At school on Thursday it was a reminder that Mike asking me to the dance was not some weird dream, but in fact a reality. Mike had come up to me with a bright and carefree smile and had asked what color I was planning on wearing to the dance.
With no experience in dances whatsoever, I stared at him for a long moment in confusion before answering blue, then he began to question what shade of blue, I still have no idea why he wanted to know that.
“One color you wont see me wearing, ever. Is pink, I hate that color.” I said as we walked into class, falling silent.
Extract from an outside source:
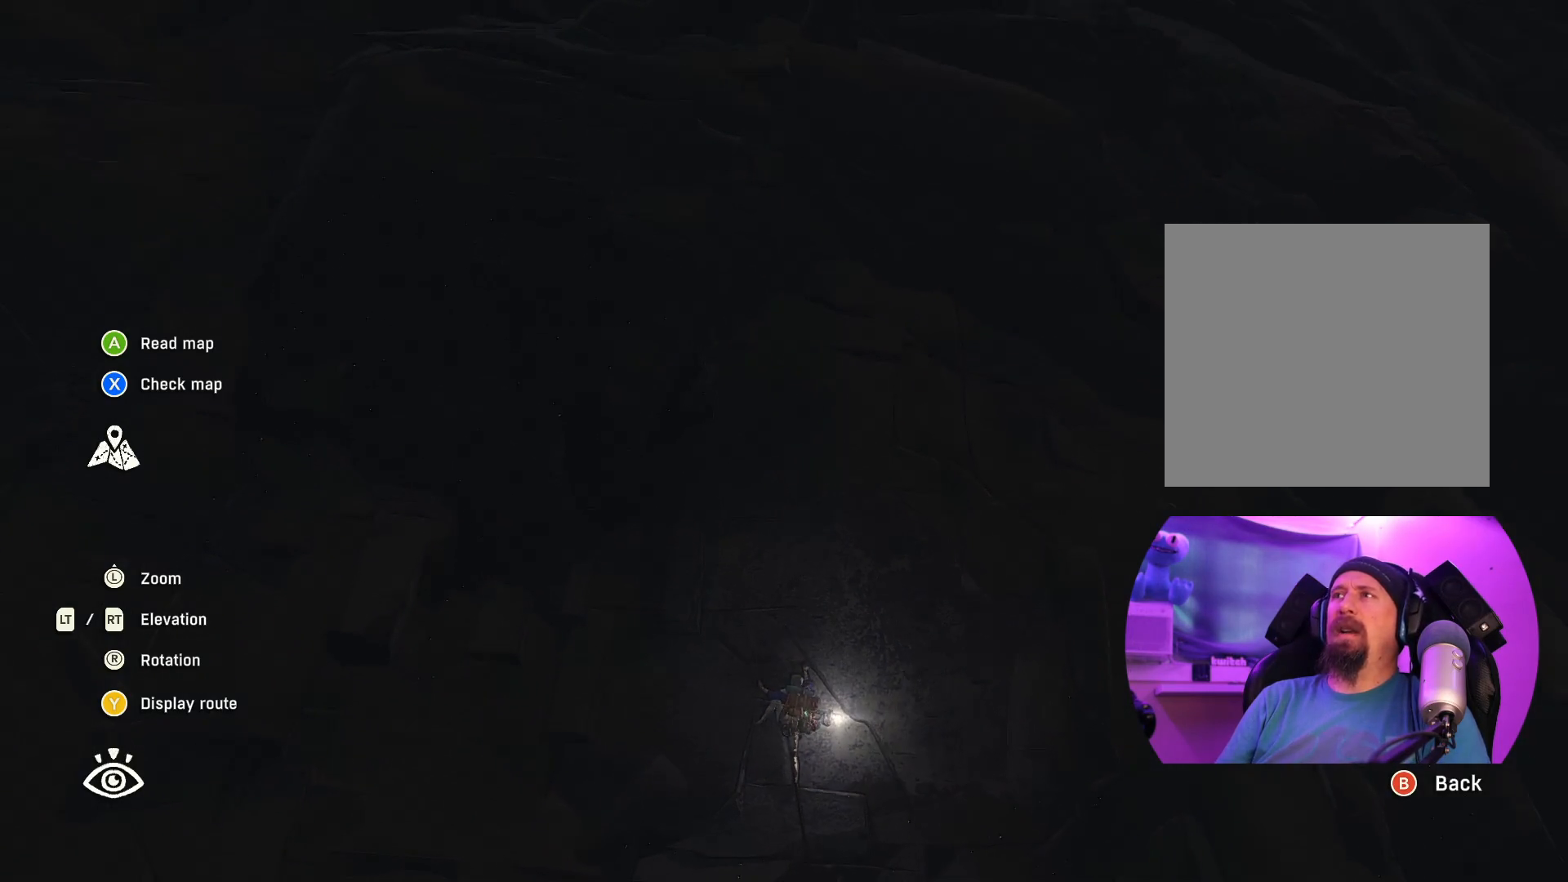
{"buttons": [], "left_stick": "center", "right_stick": "center", "events": []}
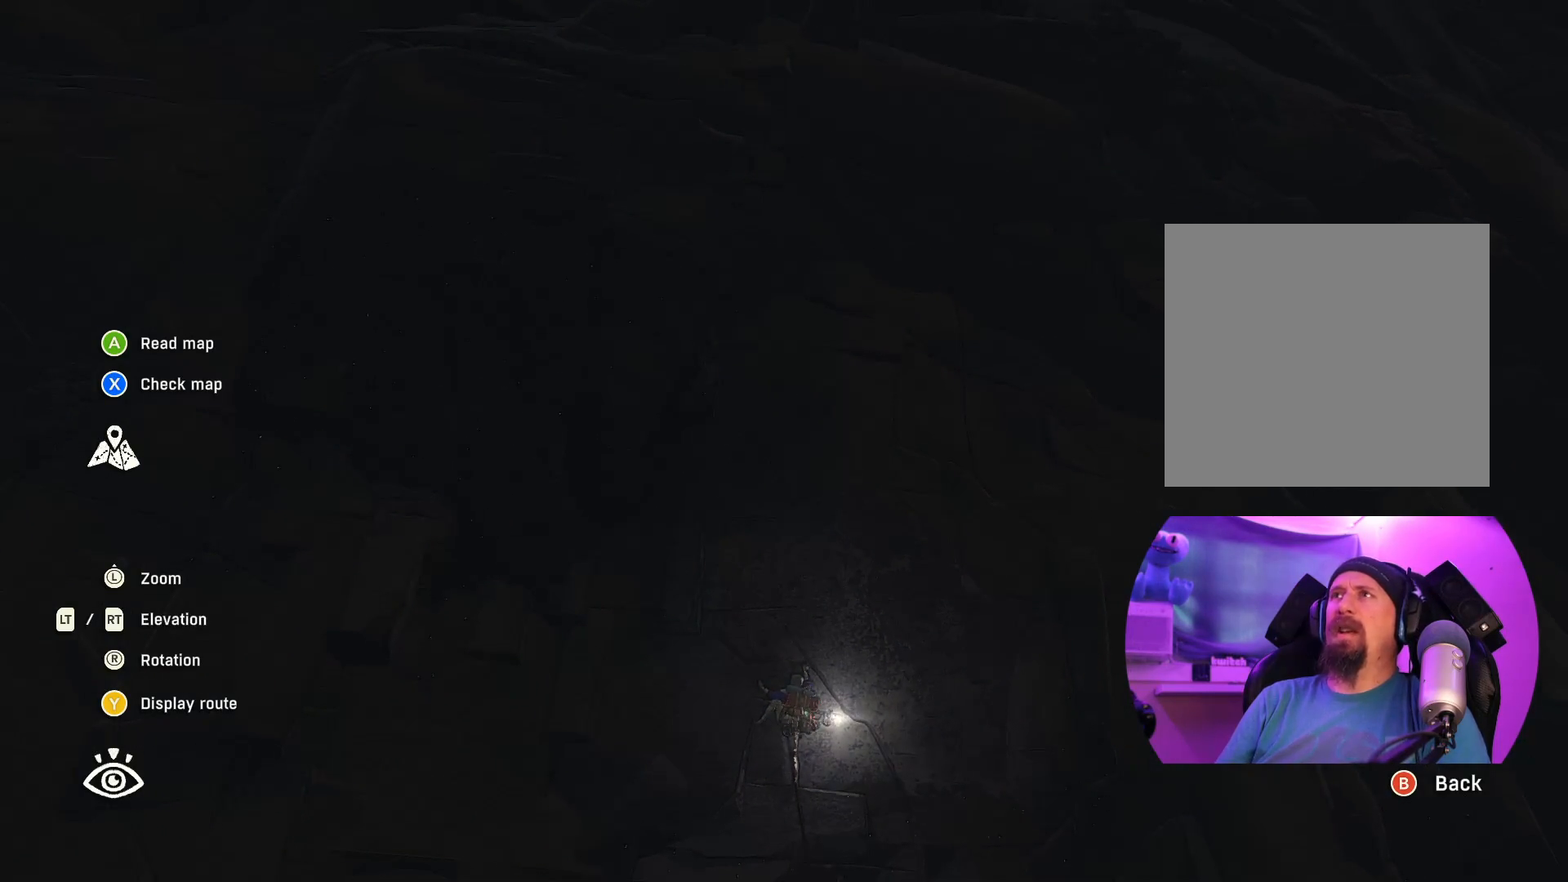
{"buttons": [], "left_stick": "center", "right_stick": "center", "events": [[67, "right_stick", "up"], [500, "right_stick", "center"]]}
There were a few people who shot us a curious glance, while most of them just glared at me, then leaned over to their buddies to whisper.
I pretended not to notice their looks and quickly went to take my seat, there was no point in mentioning anything. Its not like it would do me any good, it would actually probably make it worse in some ways.
When you've been bullied for most of your life, you learn that its better not to say anything most of the time, at least when they are talking about you. It may make you feel like a coward, but there are some people who will say worse things to your face than they do behind your back.
There are people who enjoy seeing the broken and pained look on your face when they use their venomous words, they like the fact that they can hold so much power over you. Hit you with blow after blow until you break.
Most of the morning passed dreadfully slow, which was a good and bad thing, bad because it meant the day was going to be painfully long. Good because I was not looking forward to lunch, it was always uncomfortable and it wasn't getting any better.
But by the time lunch did come around, Bella kept looking at the table she had mentioned belong to the Cullens, she was seemingly disappointed that it was missing one Edward, until he beckoned her over.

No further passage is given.